Une fois les trois phases accomplies (dit comme cela, on pourrait croire que c’est beaucoup, mais cela ne prend guère que deux minutes), on passe la main au joueur suivant.
Un mode « expert » y ajoute une quatrième phase, très recommandée, éventuellement après votre première partie en trois phases. Il s’agit de fixer trois objectifs parmi les dix proposés dans le boîte de Bärenpark, chacun subdivisé en trois tuiles (deux tuiles à deux joueurs). La quatrième phase consiste simplement à prendre les tuiles correspondant aux objectifs remplis, les tuiles supérieures valant naturellement plus de points que les tuiles inférieures, aux conditions desquelles les joueurs satisfont donc après leurs rivaux.
Le plus beau zoo à ours du monde
Dès qu’un joueur a complété ses quatre sections du parc, on finit le tour de chaque constructeur puis la partie.
On procède alors au calcul des points en additionnant la valeur des statues, celle des animaleries, celle des enclos, et celle des objectifs. En cas d’égalité, le joueur possédant la plus grande valeur de tuiles dans sa réserve remporte la partie.
Difficile de faire plus simple, et c’est sans doute ce qui fait la force de Bärenpark et plus globalement de cette gamme de jeux très familiaux de Lookout Spiele. Des joueurs expérimentés trouveront probablement plus de plaisir à Patchwork, sans même parler de Caverna, mais pour un jeu à la Kingdomino (placement de tuiles à la Tetris, complétion d’une zone pour un bonus, cohérence des choix d’organisation), Bärenpark s’avère un jeu d’ambiance très agréable auquel il est tout à fait possible de se prêter très sérieusement une fois que l’on a perçu sa profusion tactique.

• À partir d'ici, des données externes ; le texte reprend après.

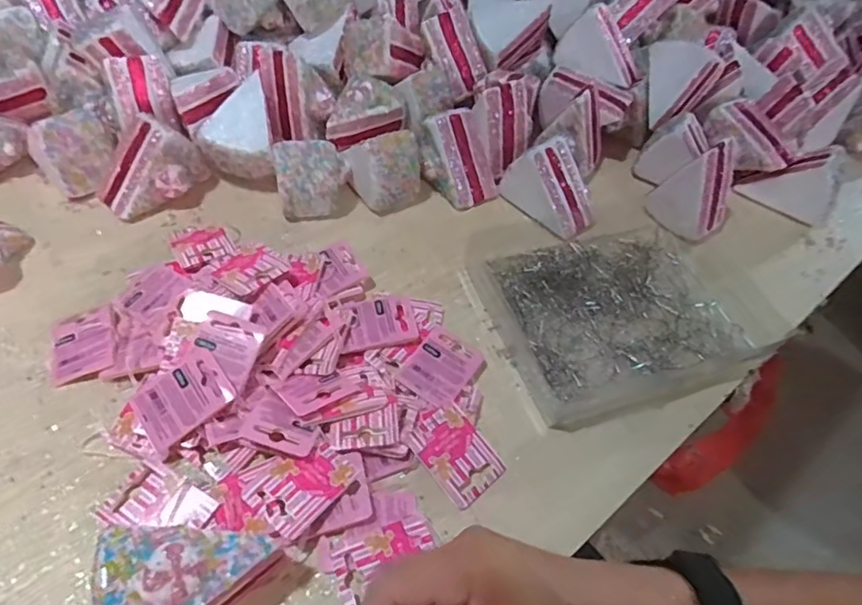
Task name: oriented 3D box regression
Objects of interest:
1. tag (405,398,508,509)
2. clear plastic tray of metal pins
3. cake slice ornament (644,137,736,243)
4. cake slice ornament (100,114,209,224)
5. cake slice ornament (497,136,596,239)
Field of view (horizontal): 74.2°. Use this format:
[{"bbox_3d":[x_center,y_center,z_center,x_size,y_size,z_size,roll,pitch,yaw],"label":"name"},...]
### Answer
[{"bbox_3d":[0.017,0.101,0.390,0.046,0.006,0.064,-32,75,-29],"label":"tag"},{"bbox_3d":[0.162,0.008,0.490,0.222,0.027,0.166,-16,55,-18],"label":"clear plastic tray of metal pins"},{"bbox_3d":[0.254,-0.111,0.543,0.070,0.081,0.063,35,56,20],"label":"cake slice ornament"},{"bbox_3d":[-0.249,-0.121,0.505,0.092,0.063,0.061,-22,57,-21],"label":"cake slice ornament"},{"bbox_3d":[0.121,-0.115,0.541,0.065,0.052,0.085,-27,59,-24],"label":"cake slice ornament"}]

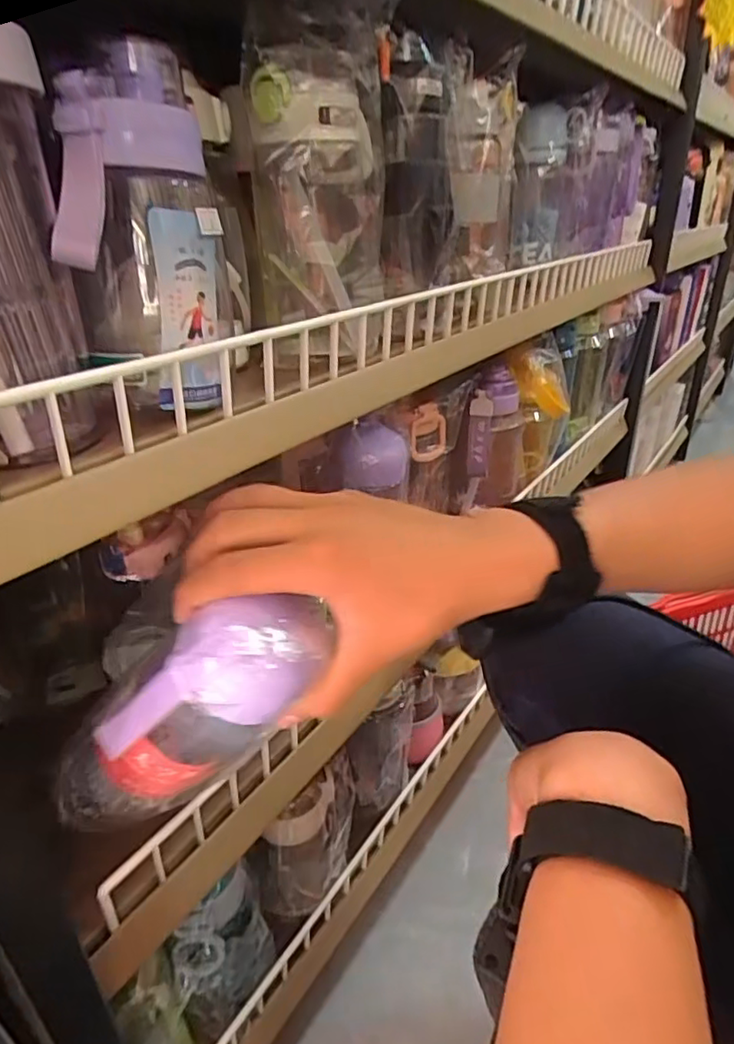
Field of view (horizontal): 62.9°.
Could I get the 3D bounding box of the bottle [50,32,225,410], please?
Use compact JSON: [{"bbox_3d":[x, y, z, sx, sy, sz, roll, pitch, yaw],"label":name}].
[{"bbox_3d":[-0.108,-0.138,0.292,0.067,0.157,0.091,-8,28,-11],"label":"bottle"}]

Sans surprise compte tenu de la qualité habituelle des jeux de Lookout, et exactement comme le Kingdomino de Bruno Cathala, Bärenpark constitue une excellente introduction au jeu de placement pour les plus jeunes, et une expérience charmante (avec ce que cela peut comporter de regards en coin, de cheveux arrachés de désespoir) pour les autres.